Kutipan Teks
Memancarkan
Cahaya yang Menyilaukan Mata
"Sesungguhnya
yang aku tusuk adalah setan yang menunggangi punggungmu,"
Suatu saat,
seseorang dari keluarga Bawazir, setelah menceritakan ihwal keadaan desanya,
Desa Haurah, yang selalu kekeringan, meminta Habib Ahmad AI-Habsyi agar
mendoakan supaya de¬sanya tersebut dilewati banjir.
"Sekarang
pulanglah ke desamu. Mereka sudah menunggu. Dan sesampaimu di sana akan ada
banjir, banjir, dan banjir," kata Habib Ahmad sambil menghitung kelima
jari tangannya.
“Ternyata
malam itu juga kelima aliran air itu melewati desa kami, hingga aku
berandai-andai jari tanganku ini lebih dari lima," kata seorang dari
keluarga Bawazir tadi.
Habib Ahmad
memang seorang yang doanya mustajabah. Bila ia berdoa, doanya segera menembus
tujuh lapis langit.
Seperti
lazimnya pada sementara kalangan waliyullah, ia juga terkadang melakukan
hal-hal yang di luar nalar. Seperti suatu kali ia pemah menancapkan tombak di
punggung pembantunya hingga tembus ke dada dan mencabut kembali. Namun si
pembantu tidak kesakitan, apalagi tewas.
"Sesungguhnya
yang aku tusuk adalah setan yang menunggangi punggungmu," kata Habib
Ahmad. Konon, si pembantu itu sering digoda setan. "Aku berbuat demikian
karena aku melihat setan mengikutinya,
maka aku mengusir hingga setan itu pergi.”
Namun dengan
tegas dia melarang orang lain berbuat serupa maupun berbuat segala sesuatu
tanpa sebab yang jelas. Cerita ini berasal dari Al-Fagih Ahmad Basyarahil.

Petunjuk Tugas
Teruskan kisah Habib Ahmad Al-Habsyi setelah kalimat terakhir yang tertera. Materi sesudah ini tidak berkaitan dengan kisah Habib Ahmad Al-Habsyi.

Data Masukan
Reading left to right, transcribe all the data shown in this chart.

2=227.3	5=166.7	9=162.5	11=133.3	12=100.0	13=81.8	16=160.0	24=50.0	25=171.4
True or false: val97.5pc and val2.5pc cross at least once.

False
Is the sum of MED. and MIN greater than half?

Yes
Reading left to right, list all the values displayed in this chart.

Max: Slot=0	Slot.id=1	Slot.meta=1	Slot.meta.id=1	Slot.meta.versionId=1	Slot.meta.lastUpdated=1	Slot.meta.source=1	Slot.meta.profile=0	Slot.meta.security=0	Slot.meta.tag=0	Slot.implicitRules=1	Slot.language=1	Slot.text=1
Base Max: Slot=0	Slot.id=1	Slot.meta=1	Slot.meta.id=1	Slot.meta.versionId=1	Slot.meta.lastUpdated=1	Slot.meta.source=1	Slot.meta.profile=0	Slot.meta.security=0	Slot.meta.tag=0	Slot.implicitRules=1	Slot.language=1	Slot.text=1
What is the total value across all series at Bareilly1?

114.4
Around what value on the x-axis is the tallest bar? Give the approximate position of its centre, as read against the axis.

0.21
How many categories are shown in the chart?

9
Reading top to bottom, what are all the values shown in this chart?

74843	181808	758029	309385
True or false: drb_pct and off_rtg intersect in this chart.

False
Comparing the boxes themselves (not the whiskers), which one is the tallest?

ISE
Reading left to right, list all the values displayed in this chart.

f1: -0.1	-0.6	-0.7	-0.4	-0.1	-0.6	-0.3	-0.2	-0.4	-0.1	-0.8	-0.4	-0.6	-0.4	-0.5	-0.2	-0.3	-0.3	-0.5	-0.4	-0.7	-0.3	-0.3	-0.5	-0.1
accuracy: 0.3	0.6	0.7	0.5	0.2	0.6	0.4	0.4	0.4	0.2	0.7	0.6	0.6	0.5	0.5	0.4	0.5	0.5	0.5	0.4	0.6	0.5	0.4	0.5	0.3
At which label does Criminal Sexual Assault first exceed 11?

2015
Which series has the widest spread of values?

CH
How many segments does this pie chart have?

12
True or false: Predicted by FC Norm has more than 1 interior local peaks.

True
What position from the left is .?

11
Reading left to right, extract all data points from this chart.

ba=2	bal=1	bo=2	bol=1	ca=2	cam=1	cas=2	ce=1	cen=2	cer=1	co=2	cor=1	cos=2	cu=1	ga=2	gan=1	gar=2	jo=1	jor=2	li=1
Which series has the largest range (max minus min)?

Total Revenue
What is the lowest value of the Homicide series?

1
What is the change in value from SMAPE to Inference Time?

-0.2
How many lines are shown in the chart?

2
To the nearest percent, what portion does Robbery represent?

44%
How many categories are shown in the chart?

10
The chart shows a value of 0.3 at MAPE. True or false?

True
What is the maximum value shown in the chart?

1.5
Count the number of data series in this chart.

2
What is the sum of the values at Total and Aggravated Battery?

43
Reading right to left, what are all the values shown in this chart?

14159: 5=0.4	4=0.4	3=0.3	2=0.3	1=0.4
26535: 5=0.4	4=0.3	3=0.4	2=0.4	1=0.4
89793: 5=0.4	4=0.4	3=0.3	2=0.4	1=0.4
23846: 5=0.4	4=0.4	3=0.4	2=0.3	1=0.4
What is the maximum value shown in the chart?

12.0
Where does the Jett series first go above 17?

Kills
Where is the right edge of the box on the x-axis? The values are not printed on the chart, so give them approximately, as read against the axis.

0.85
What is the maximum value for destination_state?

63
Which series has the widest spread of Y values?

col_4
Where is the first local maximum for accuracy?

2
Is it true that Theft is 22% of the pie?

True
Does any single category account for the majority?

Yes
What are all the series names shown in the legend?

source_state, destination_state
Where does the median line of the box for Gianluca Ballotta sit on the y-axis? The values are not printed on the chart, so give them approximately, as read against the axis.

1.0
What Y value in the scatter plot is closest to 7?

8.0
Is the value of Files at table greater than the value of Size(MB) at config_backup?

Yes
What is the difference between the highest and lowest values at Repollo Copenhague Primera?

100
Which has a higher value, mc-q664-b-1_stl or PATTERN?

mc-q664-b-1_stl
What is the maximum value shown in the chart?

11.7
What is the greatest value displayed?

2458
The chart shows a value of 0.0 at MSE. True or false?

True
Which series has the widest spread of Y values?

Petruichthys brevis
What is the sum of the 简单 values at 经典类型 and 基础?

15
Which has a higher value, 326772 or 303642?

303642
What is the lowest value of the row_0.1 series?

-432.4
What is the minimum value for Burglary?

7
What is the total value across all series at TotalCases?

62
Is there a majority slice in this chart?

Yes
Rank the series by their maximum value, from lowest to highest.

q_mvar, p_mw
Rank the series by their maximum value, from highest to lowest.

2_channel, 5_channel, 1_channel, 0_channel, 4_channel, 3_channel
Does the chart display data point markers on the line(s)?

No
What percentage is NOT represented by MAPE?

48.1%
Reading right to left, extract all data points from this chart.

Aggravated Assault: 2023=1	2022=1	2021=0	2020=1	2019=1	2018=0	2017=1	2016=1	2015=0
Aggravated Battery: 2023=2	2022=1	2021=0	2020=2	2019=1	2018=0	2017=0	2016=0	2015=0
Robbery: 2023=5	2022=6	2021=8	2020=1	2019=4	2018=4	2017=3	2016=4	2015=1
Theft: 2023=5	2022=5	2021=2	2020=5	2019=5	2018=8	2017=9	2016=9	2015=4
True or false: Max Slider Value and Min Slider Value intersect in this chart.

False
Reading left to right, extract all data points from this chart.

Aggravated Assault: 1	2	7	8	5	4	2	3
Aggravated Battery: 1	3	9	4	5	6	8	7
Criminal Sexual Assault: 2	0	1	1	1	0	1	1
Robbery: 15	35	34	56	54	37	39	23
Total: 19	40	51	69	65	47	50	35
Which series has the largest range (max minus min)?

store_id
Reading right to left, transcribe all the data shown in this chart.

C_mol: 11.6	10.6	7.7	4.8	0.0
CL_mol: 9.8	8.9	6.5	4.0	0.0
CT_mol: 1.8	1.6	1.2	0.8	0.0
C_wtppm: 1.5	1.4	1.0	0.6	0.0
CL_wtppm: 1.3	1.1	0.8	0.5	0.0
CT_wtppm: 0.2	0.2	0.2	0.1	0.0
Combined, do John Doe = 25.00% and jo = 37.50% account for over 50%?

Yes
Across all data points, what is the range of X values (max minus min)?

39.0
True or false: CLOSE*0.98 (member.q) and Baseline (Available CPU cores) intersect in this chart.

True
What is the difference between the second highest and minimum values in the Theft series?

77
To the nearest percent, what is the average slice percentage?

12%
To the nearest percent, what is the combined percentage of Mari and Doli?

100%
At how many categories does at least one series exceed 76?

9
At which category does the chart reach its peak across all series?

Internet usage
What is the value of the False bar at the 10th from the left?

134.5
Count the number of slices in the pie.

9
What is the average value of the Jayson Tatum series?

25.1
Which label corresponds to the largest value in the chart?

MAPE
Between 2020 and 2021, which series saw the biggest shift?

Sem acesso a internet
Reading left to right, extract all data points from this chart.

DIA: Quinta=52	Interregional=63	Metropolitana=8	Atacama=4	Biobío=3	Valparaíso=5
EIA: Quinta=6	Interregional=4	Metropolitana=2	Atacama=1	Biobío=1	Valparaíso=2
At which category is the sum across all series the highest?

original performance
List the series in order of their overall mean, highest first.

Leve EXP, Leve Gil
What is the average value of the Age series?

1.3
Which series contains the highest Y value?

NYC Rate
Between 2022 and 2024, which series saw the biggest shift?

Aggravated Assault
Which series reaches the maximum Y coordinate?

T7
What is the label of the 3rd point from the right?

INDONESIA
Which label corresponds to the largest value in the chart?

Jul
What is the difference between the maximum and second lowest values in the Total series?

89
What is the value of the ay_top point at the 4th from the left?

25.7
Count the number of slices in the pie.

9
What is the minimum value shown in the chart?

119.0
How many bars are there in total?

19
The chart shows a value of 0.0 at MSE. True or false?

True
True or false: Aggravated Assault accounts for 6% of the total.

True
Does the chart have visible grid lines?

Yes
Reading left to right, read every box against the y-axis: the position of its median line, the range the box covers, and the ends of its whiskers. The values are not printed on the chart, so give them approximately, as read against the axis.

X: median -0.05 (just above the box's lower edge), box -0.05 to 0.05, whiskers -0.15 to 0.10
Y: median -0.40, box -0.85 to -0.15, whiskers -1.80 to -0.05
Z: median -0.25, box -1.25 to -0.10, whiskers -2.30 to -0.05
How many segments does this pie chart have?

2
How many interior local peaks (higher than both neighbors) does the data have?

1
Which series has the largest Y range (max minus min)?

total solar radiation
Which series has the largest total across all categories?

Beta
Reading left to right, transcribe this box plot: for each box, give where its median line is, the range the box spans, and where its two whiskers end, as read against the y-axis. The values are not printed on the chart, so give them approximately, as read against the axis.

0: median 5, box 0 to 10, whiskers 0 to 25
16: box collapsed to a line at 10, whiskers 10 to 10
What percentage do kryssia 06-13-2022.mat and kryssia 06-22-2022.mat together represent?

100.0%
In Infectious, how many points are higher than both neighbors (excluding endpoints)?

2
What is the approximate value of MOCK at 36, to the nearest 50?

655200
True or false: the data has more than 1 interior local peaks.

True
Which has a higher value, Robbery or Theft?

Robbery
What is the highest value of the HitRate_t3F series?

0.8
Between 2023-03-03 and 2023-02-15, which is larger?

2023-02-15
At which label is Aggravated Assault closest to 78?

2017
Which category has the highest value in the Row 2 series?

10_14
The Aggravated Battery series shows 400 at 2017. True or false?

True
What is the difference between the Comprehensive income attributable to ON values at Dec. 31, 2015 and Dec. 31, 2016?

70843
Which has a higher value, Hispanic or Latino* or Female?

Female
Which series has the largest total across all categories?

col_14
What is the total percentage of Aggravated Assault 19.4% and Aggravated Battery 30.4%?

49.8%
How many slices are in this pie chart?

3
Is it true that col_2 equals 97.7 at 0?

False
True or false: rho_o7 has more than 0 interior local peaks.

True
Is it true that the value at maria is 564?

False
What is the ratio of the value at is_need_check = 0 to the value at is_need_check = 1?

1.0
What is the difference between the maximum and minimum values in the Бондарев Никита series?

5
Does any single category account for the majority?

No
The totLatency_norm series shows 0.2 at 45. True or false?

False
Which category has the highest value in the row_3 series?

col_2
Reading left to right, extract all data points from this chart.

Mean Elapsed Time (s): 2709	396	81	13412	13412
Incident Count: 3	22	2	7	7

Jawaban Latihan
Sosok
Pecinta Ilmu
Habib Ahmad bin Muhammad al-Habsyi dikenal
sebagai sosok ulama besar dan pengayom orang-orang miskin. Dia termasuk
khalifah Allah dan makhluk kepercayaan-Nya dalam memberikan manfaat kepada
manusia di muka bumi ini.
Namanya dikenal diseluruh penjuru,
kedermawanan-nya sangat luas, kewaraannya sangat kuat. Ia selalu membela yang
benar tanpa takut celaan. Ia juga tidak pernah bertoleransi pada kebodohan dan
kezhaliman.
Nama dan
nasab lengkapnya adalah Ahmad bin Muhammad bin Alwi bin Abubakar AI-Habsyi bin
Ali bin Al-Faqih Ahmad bin Muhammad Asadullah bin Hasan At-Turabi bin Ali bin
Sayyidina Faqih Al-Muqaddam
Dia yang lahir di Tarim, telah hafal Al-Quran
sejak kecil. Kecintaannya kepada ilmu membuatnya dekat dengan para ulama besar
yang menjadi gurunya, seperti Habib
Abdurrahman
Bin Syihabudin, Al-Arif Billah Abubakar bin Ali Al Kherid, Sayyid Muhammad bin
Agil Al Madehij, Syaikh Abubakar bin Salim Shahib Inat.
Dengan Habib
Abdullah bin Salim Maulachela, ia saling menimba ilmu. Keduanya juga berangkat
ke tanah Haramain danYaman Utara untuk tujuan me¬nimba ilmu dari para ulama di
sana.
Salah
seorang gurunya, Al-lmam Al-Arif Billah Muhammad bin Abil Hasan Muhammad
AI-Bakri, ketika melihat dirinya, menengarai, "Kelak kamu akan mendaki
kedudukan demi kedudukan." Ucapan ini diartikan oleh sebagian ula¬ma
sebagai "dari satu tingkatan kewalian menuju tingkatan kewalian
selanjutnya.”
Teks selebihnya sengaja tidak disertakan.